Charlotte-Mecklenburg is the state’s most prominent school district to officially update its policies to comply with SB49 (news story), despite consternation from some on the board at having to do so.

Questions remain as to whether school boards like Durham, Wake, and Chapel Hill-Carrboro will attempt to circumvent requirements. Public comment in Wake largely focused on the response (or lack thereof) to the bill so far.

And nationally, leftist bureaucrats are fighting back. State governments in both New Jersey and California in recent weeks sued dissident school districts over policies like those in SB49. The states are explicitly seeking to force the districts to favor hiding gender transitions from parents.

Federal coercion may factor into future battles as well, as a Durham official alluded to in August.

Durham Board Member Beyer’s Comments Explained

Durham School Board Member Natalie Beyer took a personal privilege Aug. 24 to chastise B&R readers who commented in favor of parents. See video.
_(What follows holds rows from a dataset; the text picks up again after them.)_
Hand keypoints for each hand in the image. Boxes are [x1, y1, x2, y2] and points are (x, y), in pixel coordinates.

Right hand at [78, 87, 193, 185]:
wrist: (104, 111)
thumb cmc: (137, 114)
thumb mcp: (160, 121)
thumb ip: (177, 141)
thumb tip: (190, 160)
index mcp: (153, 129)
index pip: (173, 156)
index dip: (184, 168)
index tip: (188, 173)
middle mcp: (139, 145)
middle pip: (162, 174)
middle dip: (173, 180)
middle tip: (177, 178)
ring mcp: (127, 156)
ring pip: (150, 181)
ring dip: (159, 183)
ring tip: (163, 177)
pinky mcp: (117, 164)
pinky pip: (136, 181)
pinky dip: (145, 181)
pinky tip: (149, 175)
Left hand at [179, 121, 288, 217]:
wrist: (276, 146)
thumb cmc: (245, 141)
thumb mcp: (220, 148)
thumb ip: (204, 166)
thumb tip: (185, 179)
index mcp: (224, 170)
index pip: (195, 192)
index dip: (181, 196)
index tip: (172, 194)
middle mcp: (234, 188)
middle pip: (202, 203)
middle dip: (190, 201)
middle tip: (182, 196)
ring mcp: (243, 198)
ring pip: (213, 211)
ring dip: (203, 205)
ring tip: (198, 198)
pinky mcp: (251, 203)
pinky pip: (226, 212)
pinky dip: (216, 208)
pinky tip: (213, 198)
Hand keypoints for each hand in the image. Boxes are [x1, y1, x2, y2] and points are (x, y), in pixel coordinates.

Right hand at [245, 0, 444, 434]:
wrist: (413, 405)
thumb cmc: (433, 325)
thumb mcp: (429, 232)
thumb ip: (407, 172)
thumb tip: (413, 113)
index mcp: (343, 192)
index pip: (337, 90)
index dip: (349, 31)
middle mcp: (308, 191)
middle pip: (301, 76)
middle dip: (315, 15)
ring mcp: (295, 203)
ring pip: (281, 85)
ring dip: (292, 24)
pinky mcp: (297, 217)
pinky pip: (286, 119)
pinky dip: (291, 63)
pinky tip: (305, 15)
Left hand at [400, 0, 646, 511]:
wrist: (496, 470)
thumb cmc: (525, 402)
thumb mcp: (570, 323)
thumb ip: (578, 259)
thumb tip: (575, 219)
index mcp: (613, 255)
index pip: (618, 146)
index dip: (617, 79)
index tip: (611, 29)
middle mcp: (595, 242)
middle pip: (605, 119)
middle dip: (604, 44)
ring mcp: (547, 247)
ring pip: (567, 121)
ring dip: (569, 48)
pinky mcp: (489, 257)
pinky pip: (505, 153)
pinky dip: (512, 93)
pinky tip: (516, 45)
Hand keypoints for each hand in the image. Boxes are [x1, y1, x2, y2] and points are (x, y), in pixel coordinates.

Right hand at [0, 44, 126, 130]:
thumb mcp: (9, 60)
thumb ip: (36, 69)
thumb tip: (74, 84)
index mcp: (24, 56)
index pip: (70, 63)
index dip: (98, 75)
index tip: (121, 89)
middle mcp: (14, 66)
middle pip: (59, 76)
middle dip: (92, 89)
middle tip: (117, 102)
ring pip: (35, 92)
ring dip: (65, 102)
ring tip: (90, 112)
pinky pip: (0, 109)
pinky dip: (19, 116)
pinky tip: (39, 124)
Beyer makes allusions to federal law she says supersedes state law on LGBT issues in schools. Echoed in public comment in Wake County Sept. 5, this is largely a hat-tip to efforts from the Biden administration to expand a 2020 U.S. Supreme Court decision.

Bostock v. Clayton County was a 5-4 decision joined by Chief Justice John Roberts and written by Neil Gorsuch — both appointed by Republicans. That decision ruled that in employment (Title VII of the Civil Rights Act of 1964), the ideas of “gender identity” and “sexual orientation” must now be encompassed under the word “sex.”

Gorsuch made a behavioral argument that if, say, you don’t want a man wearing a dress but you don’t mind a woman wearing a dress, you are discriminating because of his sex.

That surface level sense collapses under further scrutiny, as nature itself and the very text “because of his sex” assumes the binary — that there is a distinction. The effect of the ruling is to make it illegal to act as if that binary even exists, let alone that those distinctions matter.

Ever since Bostock, progressive governing bodies (and now the Biden administration) have been applying that definition to other parts of the Civil Rights Act, including Title IX, which affects education and women’s sports.

But displaced girls are making Title IX claims against men in women’s sports as well. Bring in the aforementioned state-level cases in New Jersey and California … and the upcoming legal landscape is a messy rainbow explosion of Bostock contradictions with long-held parental rights precedents.


And as I, the B&R’s Andrew Branch, stated in my Wake County comments, these aren’t rights and responsibilities parents give up even if future courts say so.

This is about Truth. This is about God’s law and Gospel, which calls school board members to repentance — not just in their personal lives, but also in their offices.